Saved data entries
'''

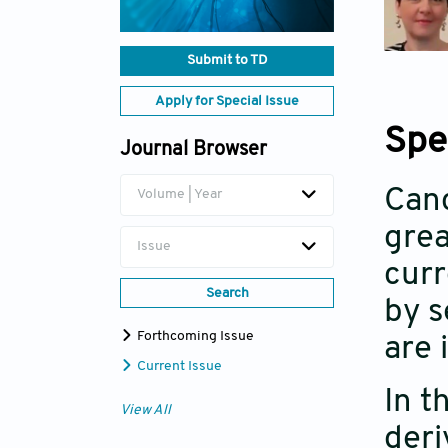
Submit to TD
Apply for Special Issue
Spe
Journal Browser
Canc
Volume | Year
grea
Issue
curr
Search
by s
Forthcoming Issue
are 
Current Issue
In t
View All
deri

'''

## ABOUT THIS TASK
What you return must match each record exactly and contain no images.

## RESPONSE AREA
Submit to TD
Apply for Special Issue
Spe
Journal Browser
Canc
Volume | Year
grea
Issue
curr
Search
by s
Forthcoming Issue
are 
Current Issue
In t
View All
deri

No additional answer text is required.